(a) We know from the M+2 peak that this compound has a Cl atom in it. (If it were a Br atom, the M+2 peak would be the same size as the M+ peak.) We know from the M+1 peak that there are six C atoms in this compound. That makes C6Cl so far. 132 – 6 × 12 – 35 = 25, so we have 25 amu left to consider. We can't possibly have a compound with the formula C6H25Cl. However, we could have a compound with the formula C6H9ClO. Such a compound would have two degrees of unsaturation. Possibilities (there are others):
(b) These absorbances are characteristic of C(sp3)–H and either an unstrained ketone or an ester next to a double bond. We don't have any C(sp2)–H bonds (no peak at 3000–3100 cm–1), according to the IR, nor do we have any double bonds next to carbonyls (no peak at 1600–1650 cm–1), so we are most likely going to have an unstrained ketone. A ketone uses up one degree of unsaturation, so we must have another double bond or a ring. Considering the lack of C(sp2)–H stretches, the latter is more likely. Either the ring has to be six-membered or the ketone carbon can't be part of the ring, because cyclopentanones and smaller cycloalkanones stretch at higher frequency. Possibilities (there are others):
(c) The resonance at δ 200 confirms the ketone. We have five other C resonances, showing that the compound isn't symmetrical. None of the resonances are quartets, showing there are no Me groups. Four of the resonances are CH2 groups, while one is a CH group. Also, the CH group is shifted considerably far downfield, suggesting it is bound to Cl. With four CH2 groups, one CHCl group, and one C=O group, the most likely possibilities are:
Note that 4-chlorocyclohexanone is not a possibility, because it would show only four resonances in the 13C NMR spectrum. It has a plane of symmetry that makes C2 equivalent to C6, and C3 equivalent to C4.
(d) The resonance at 3.8 ppm is due to the CHCl group. With a multiplicity of dddd, it must have four different inequivalent neighbors that are two or three bonds away, i.e. on the same C or on the adjacent C's. In 2-chlorocyclohexanone, the H in the CHCl group has just two such neighbors, but in 3-chlorocyclohexanone it has four such neighbors. The compound is 3-chlorocyclohexanone.

####################

Quote the stretch of the spectroscopy solution from "(d) The resonance" through "compound is 3-chlorocyclohexanone.".

Entries drawn from a collection:
####################

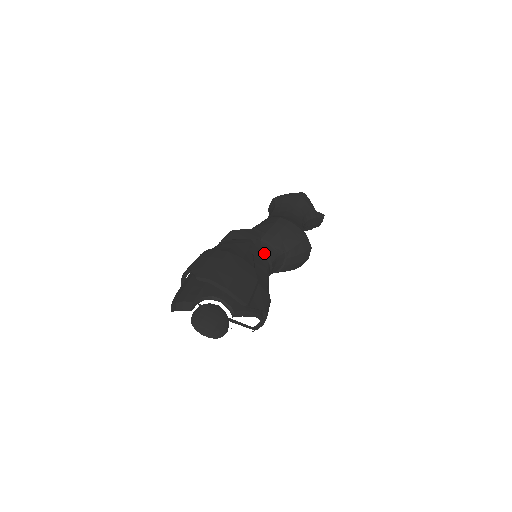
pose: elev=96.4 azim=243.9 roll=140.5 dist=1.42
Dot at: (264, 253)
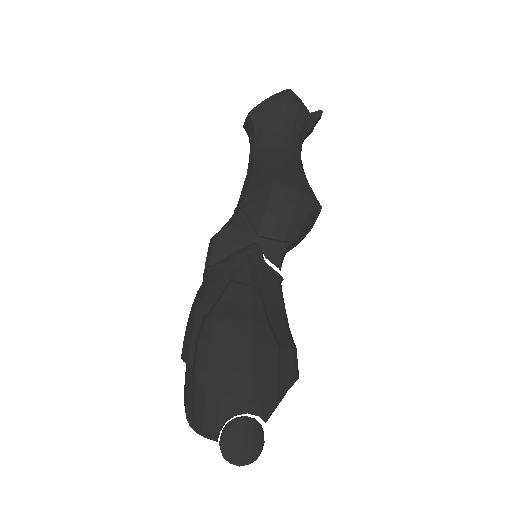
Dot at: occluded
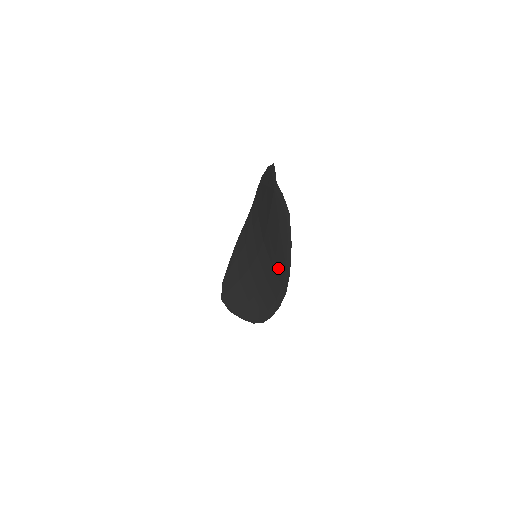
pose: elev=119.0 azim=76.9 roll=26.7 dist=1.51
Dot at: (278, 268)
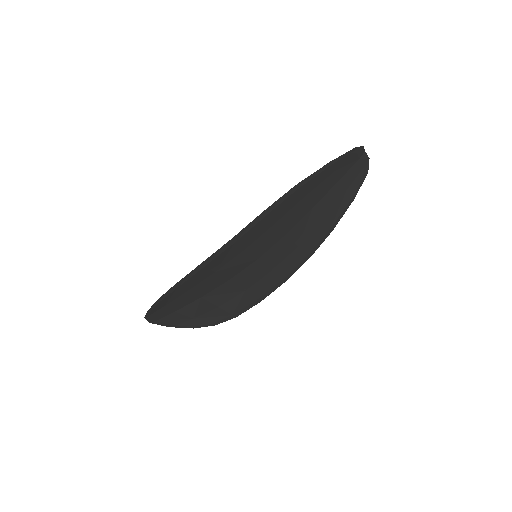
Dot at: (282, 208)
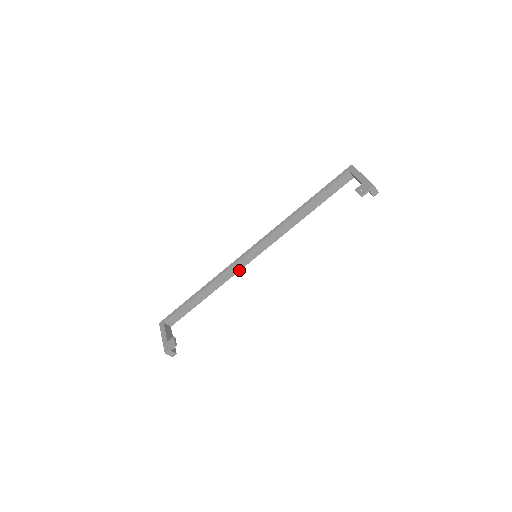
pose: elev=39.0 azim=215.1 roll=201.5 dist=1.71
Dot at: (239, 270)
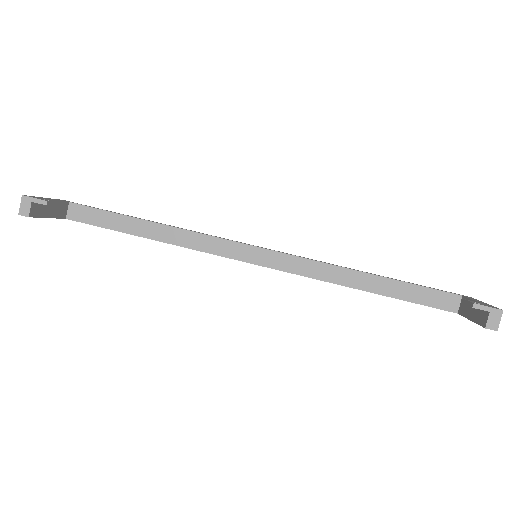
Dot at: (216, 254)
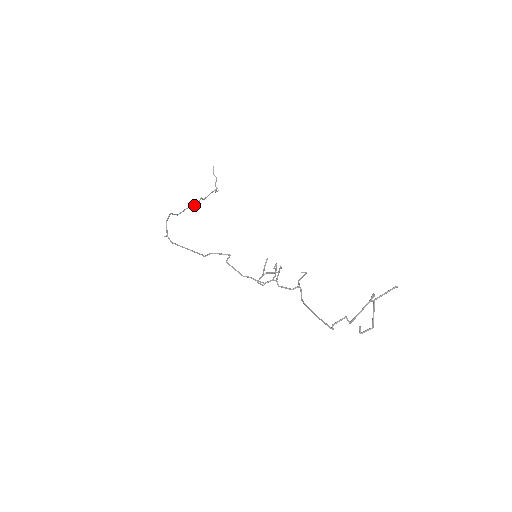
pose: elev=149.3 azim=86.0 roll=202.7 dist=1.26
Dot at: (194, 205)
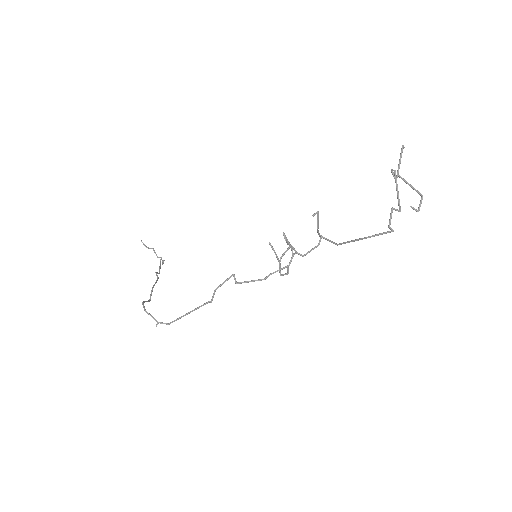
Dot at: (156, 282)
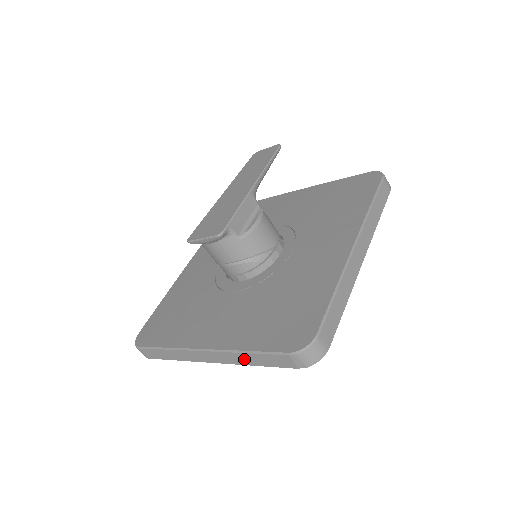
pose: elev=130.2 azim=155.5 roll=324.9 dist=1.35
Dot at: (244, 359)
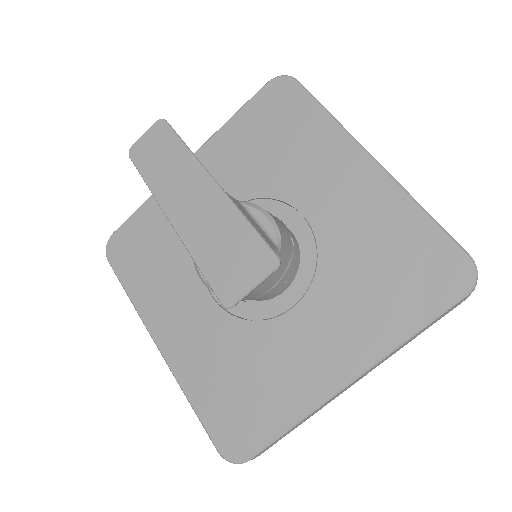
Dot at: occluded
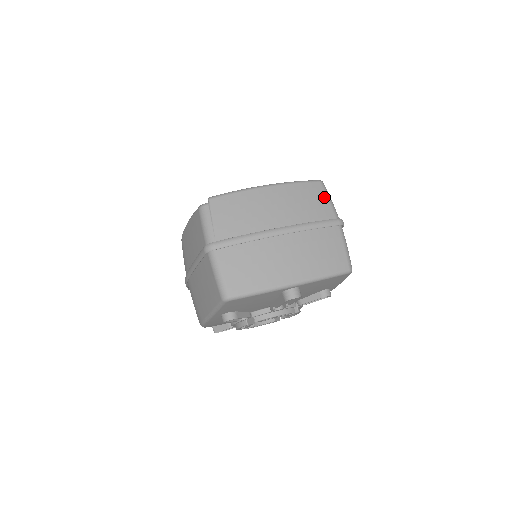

####################

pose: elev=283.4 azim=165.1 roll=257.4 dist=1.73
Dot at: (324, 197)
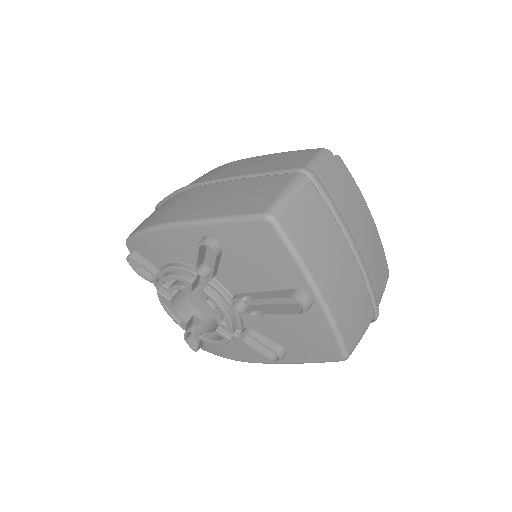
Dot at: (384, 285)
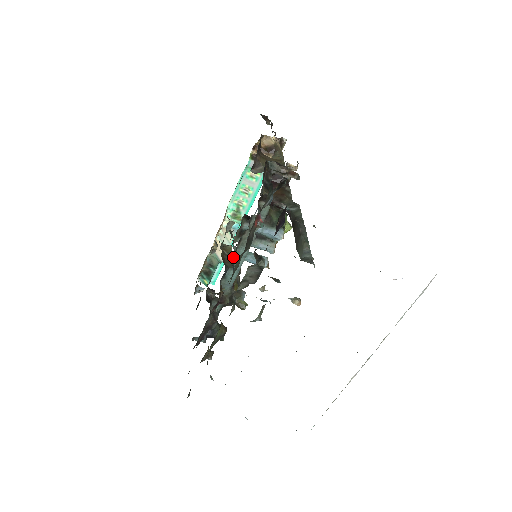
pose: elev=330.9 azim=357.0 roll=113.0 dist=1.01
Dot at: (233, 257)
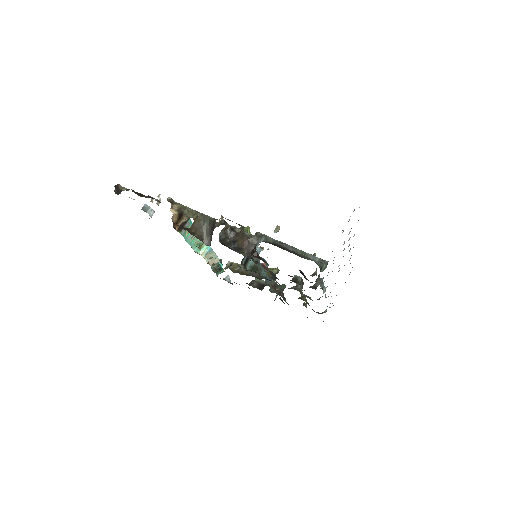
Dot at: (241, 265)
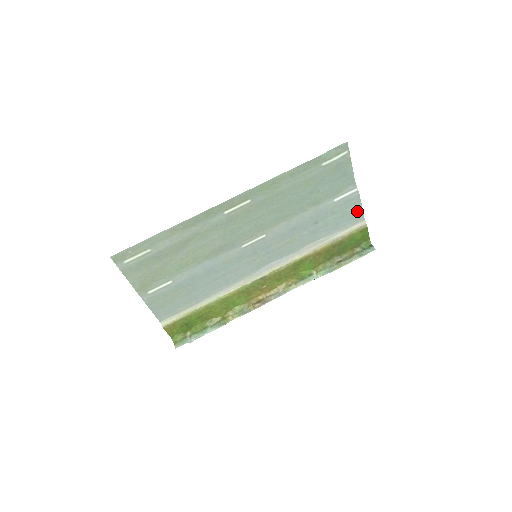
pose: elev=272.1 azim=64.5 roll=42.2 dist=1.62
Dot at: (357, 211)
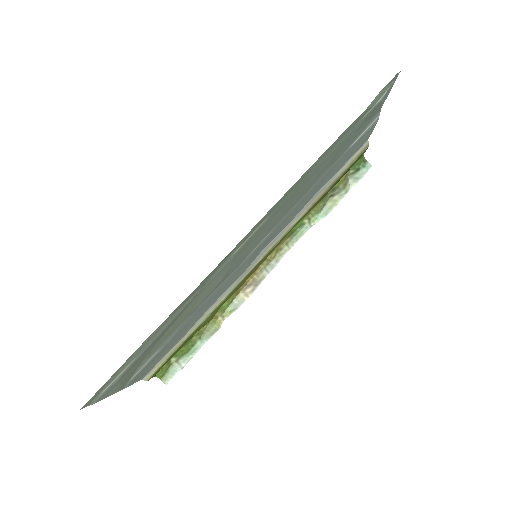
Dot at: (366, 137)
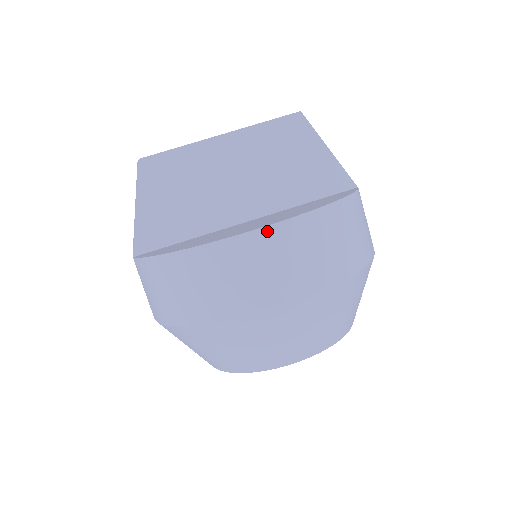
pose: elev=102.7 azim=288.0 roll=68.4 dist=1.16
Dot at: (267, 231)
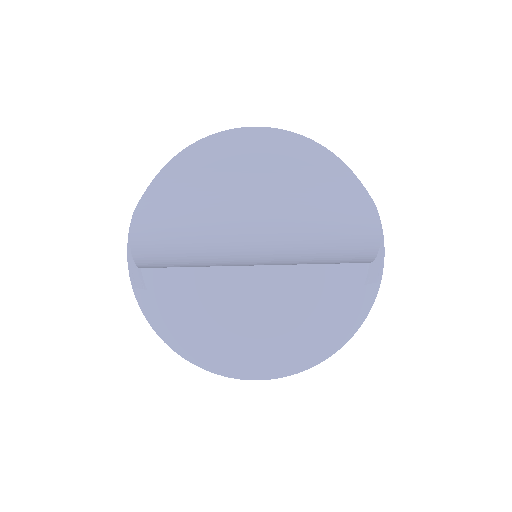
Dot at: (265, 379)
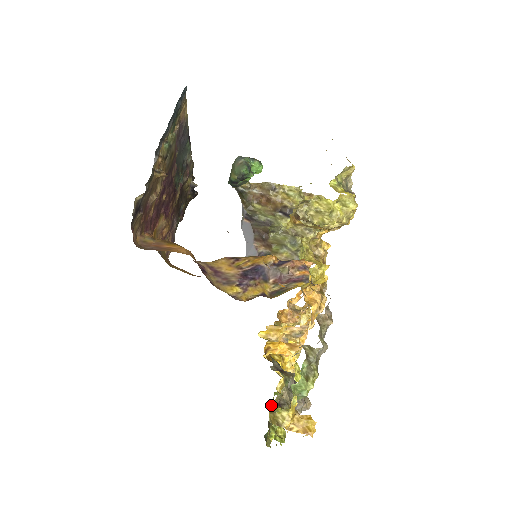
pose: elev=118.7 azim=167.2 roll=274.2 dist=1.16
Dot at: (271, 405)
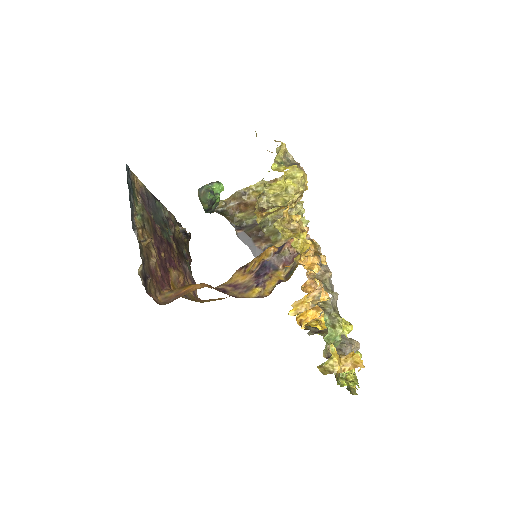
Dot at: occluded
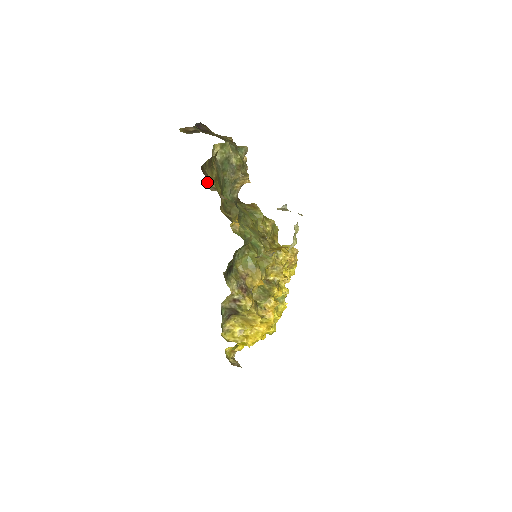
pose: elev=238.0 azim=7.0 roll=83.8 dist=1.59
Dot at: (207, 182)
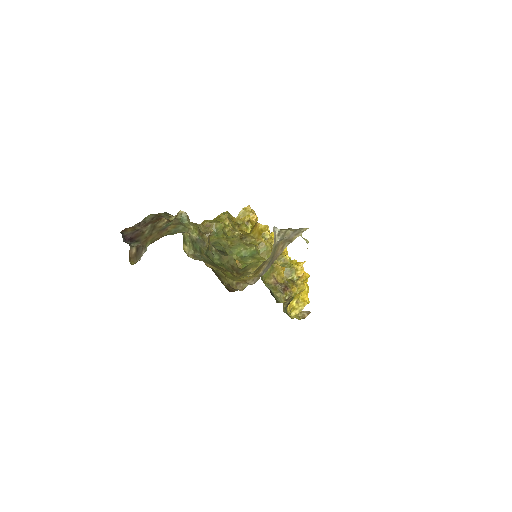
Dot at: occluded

####################

Answer to the task
(d) The resonance at 3.8 ppm is due to the CHCl group. With a multiplicity of dddd, it must have four different inequivalent neighbors that are two or three bonds away, i.e. on the same C or on the adjacent C's. In 2-chlorocyclohexanone, the H in the CHCl group has just two such neighbors, but in 3-chlorocyclohexanone it has four such neighbors. The compound is 3-chlorocyclohexanone.